The project has seen a spike in contributions and launches of many new languages over the past six months. We want to make sure to release data for use by the community quickly and efficiently. To do this, we’ve moved forward with a mid-year release including all recorded clips in 28 languages, available on the Datasets page on Common Voice.
The new languages being released today are, Basque, Chinese (Simplified), Dhivehi, Estonian, Kinyarwanda, Mongolian, Russian, Sakha, Spanish, and Swedish – some of these are the first ever publicly available datasets for these languages.
We realize that research projects will need version identification and are handling this by language through our naming convention: language, total number of hours and date released.
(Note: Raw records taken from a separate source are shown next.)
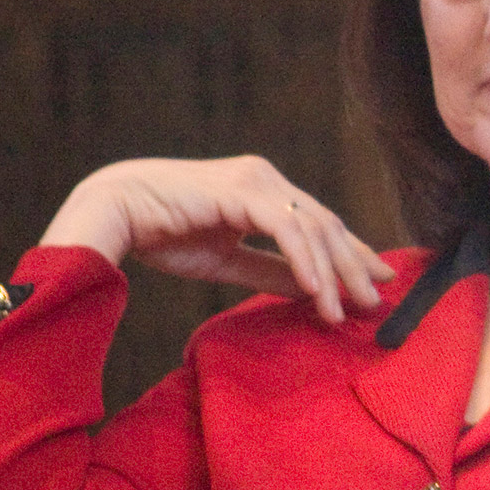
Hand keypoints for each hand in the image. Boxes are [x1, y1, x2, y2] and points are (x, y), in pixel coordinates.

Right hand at [41, 155, 391, 325]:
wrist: (111, 212)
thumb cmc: (161, 233)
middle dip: (354, 265)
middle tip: (377, 300)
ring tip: (343, 310)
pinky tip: (316, 290)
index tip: (378, 280)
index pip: (320, 224)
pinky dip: (305, 261)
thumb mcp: (227, 260)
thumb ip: (270, 271)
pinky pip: (287, 230)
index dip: (351, 253)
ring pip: (312, 229)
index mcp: (264, 191)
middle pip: (326, 225)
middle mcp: (266, 179)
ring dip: (332, 273)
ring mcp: (257, 181)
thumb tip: (311, 291)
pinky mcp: (242, 190)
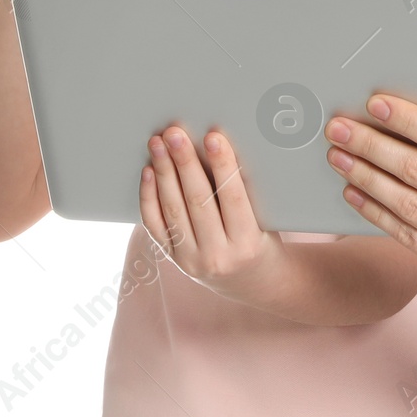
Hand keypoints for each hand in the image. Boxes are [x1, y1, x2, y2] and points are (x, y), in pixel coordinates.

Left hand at [140, 122, 287, 303]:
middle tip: (175, 133)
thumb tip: (222, 147)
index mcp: (248, 244)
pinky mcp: (173, 259)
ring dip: (163, 173)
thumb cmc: (264, 240)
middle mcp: (217, 256)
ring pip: (173, 210)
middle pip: (197, 201)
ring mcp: (191, 260)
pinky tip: (149, 172)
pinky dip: (149, 197)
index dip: (222, 165)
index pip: (233, 197)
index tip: (213, 137)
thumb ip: (247, 191)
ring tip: (158, 144)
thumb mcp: (267, 220)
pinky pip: (156, 226)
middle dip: (184, 163)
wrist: (252, 283)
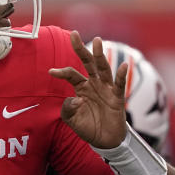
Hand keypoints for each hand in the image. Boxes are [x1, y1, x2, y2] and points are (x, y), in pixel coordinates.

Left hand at [49, 31, 126, 147]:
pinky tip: (123, 65)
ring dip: (100, 55)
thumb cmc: (88, 127)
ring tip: (97, 41)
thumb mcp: (72, 120)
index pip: (71, 75)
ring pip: (103, 69)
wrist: (104, 141)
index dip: (62, 72)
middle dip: (81, 49)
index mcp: (81, 88)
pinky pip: (120, 85)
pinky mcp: (117, 98)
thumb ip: (67, 110)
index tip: (51, 71)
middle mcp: (94, 84)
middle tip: (74, 34)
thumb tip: (74, 99)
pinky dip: (122, 76)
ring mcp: (106, 89)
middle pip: (87, 63)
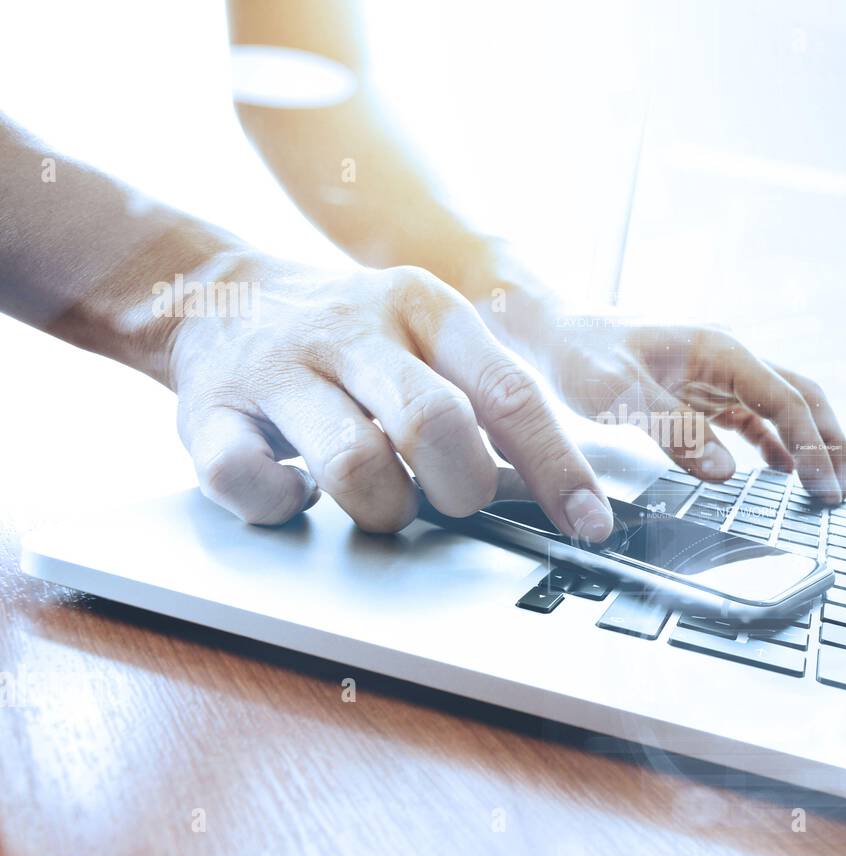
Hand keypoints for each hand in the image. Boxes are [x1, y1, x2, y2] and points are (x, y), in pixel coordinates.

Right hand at [164, 255, 614, 539]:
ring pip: (351, 462)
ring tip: (382, 501)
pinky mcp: (208, 411)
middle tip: (458, 500)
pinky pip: (251, 483)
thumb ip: (487, 397)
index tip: (588, 522)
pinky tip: (298, 495)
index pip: (508, 392)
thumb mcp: (428, 336)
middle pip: (434, 421)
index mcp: (425, 308)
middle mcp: (354, 328)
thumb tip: (561, 487)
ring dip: (383, 508)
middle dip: (462, 487)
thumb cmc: (351, 337)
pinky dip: (284, 508)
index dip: (557, 467)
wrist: (217, 294)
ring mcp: (279, 368)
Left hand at [488, 294, 845, 503]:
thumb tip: (724, 472)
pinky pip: (751, 418)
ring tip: (823, 490)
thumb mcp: (618, 394)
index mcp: (721, 350)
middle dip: (829, 443)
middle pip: (801, 397)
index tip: (826, 486)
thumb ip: (674, 431)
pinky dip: (773, 445)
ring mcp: (717, 374)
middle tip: (841, 493)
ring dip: (807, 445)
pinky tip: (778, 474)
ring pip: (782, 408)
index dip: (813, 445)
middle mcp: (728, 358)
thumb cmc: (579, 350)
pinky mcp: (700, 391)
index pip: (788, 399)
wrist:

<LOCALE>_<TOTAL_INCLUDING_UNVALIDATED_HOURS>h_<ISO_DATE>
e.g. en_1085h_2019-06-12
We look forward to your feedback and continued contribution as we collaborate to advance the development of open voice technologies.
As promised, we will soon be sharing for community input a more detailed proposal for a longer-term dataset strategy , which is likely to include a predictable data release cycle.
Finally, the whole Common Voice team wants to extend a hearty thank you to this great community and everyone who has contributed or validated voices.